Monday, September 21, 2009

Mining the M.I.A. and Creating Imaginary Installation



I selected three images that introduce the viewer to three very contrasting characters. These pieces are being shown at an installation designed to mirror that of a quiet, dimly lit, and almost claustrophobic coffee shop. Each of these pieces would be set in three different corners of the coffee shop so that none of them are particularly close to the other one. Each individual piece would be positioned against the wall at a table surface height so as to allude the viewer imagine themselves also as a patron hidden in a corner of a coffee shop. The purpose of presenting these pieces at a mimic coffee shop would question the viewer how three different personalities shown in these pieces is any different from when they venture out into the world themselves. People everywhere contrast in character just as much as these three pieces seem to do. But people do not always take the time to realize or even just wonder that perhaps, just across the coffee shop is an innocent and naive girl, or a telegraph operator with questionable motives, or even a woman who seems to have plucked nearly all the hairs from her head.

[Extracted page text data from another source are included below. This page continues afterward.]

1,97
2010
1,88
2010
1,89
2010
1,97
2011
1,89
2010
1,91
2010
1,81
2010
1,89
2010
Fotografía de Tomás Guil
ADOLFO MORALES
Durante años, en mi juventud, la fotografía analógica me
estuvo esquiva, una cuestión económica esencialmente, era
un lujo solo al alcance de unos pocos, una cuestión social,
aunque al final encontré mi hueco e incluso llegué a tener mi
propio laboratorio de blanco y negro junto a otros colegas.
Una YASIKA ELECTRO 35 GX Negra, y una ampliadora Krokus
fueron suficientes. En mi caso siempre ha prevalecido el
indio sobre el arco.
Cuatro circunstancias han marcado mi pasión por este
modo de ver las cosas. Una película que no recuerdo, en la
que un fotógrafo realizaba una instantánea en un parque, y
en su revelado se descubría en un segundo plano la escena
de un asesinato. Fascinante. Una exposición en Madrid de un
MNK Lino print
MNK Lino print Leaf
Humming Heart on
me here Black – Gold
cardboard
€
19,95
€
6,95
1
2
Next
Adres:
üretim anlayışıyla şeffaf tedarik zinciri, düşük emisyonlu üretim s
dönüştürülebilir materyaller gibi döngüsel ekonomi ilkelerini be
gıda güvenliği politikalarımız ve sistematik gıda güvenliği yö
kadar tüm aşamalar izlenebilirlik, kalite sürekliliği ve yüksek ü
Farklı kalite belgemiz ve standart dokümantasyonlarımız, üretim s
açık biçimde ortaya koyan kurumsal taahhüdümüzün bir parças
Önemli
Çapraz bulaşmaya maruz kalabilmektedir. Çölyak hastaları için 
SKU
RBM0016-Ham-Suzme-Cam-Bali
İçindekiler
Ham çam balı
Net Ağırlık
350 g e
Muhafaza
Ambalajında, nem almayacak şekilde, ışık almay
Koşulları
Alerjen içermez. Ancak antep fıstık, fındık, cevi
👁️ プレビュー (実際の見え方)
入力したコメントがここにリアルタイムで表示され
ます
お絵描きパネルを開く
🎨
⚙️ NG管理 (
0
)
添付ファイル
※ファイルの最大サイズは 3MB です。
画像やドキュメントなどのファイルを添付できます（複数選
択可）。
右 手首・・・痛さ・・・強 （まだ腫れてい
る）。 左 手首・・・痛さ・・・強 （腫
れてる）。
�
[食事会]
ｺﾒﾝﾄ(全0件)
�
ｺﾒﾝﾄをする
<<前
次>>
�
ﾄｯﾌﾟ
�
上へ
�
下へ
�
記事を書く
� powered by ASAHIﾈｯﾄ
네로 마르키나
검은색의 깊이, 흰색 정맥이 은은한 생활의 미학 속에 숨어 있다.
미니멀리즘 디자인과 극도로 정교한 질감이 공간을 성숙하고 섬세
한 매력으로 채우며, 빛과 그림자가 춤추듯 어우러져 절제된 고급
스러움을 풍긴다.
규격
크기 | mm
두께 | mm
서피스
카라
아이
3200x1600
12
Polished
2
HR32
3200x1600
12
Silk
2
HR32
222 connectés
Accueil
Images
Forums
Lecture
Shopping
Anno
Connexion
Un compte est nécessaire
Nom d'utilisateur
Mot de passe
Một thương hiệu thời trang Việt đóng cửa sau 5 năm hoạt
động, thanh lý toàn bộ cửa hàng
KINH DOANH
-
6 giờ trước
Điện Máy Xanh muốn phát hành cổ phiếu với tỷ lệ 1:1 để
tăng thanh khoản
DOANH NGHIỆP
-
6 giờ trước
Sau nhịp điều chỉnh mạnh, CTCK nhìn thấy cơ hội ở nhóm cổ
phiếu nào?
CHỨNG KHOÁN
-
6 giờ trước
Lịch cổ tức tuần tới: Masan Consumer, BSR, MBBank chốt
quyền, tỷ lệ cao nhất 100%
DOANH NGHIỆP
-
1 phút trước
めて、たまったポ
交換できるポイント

Friday, September 11, 2009

"Cherry's Jubilee"



The painting, “Cherry’s Jubilee,” is hard to pass by. I found it immediately striking the first time I saw it. The content shows a young, tattooed women. Her appearance is the first thing to introduced opposing themes. She is dressed in a dress that looks like it came from a theater costume closet. The black and white stripped dress is met by two matching bubble gum pink bows at her waist. She is wearing black and white fingerless gloves, which accentuates the way she is biting on her pinky finger. The gloves are offset by a shrunken black and white stripped top hat with a black bow and feather slouched to the right side of her head. She is an attractive girl. Her black bob frames her face perfectly contrasting her porcelain skin and her crimson colored lips. Her eyes draw you into a dark abyss of wonder and question. Her arms, both covered with tattoos of music notes, a palm tree, a harp, a flamingo, a band-aid, among others, are pulled into her chest.

If the viewer is not immediately intrigued by her appearance, one would want to question her surroundings. She seems to have made her way into a carnival. Her cropped body, from the waist up, is framed between a ferris wheel and a carousel painted in grey hues with a powdery blue sky.

This painting interests me, like I already said, for a number of reasons. Of course my eyes like the colors and the content of the piece but the longer I look at it the more I want to know her story. I begin to ask myself a lot of questions. Who is she? Where is she from? Why is she at an empty carnival? Why is she dressed like that? Of course these questions I can only speculate at? But the fact that I am not quite sure what to make of this women leads me to something. She doesn’t look out of place in the painting but when you ask why would she be there, you don’t know? Everyone has their own story and people always surprise you. You can never think that everyone fits into certain guidelines. It’s better when they don’t. Perhaps that’s why she is called “cherry’s Jubilee.”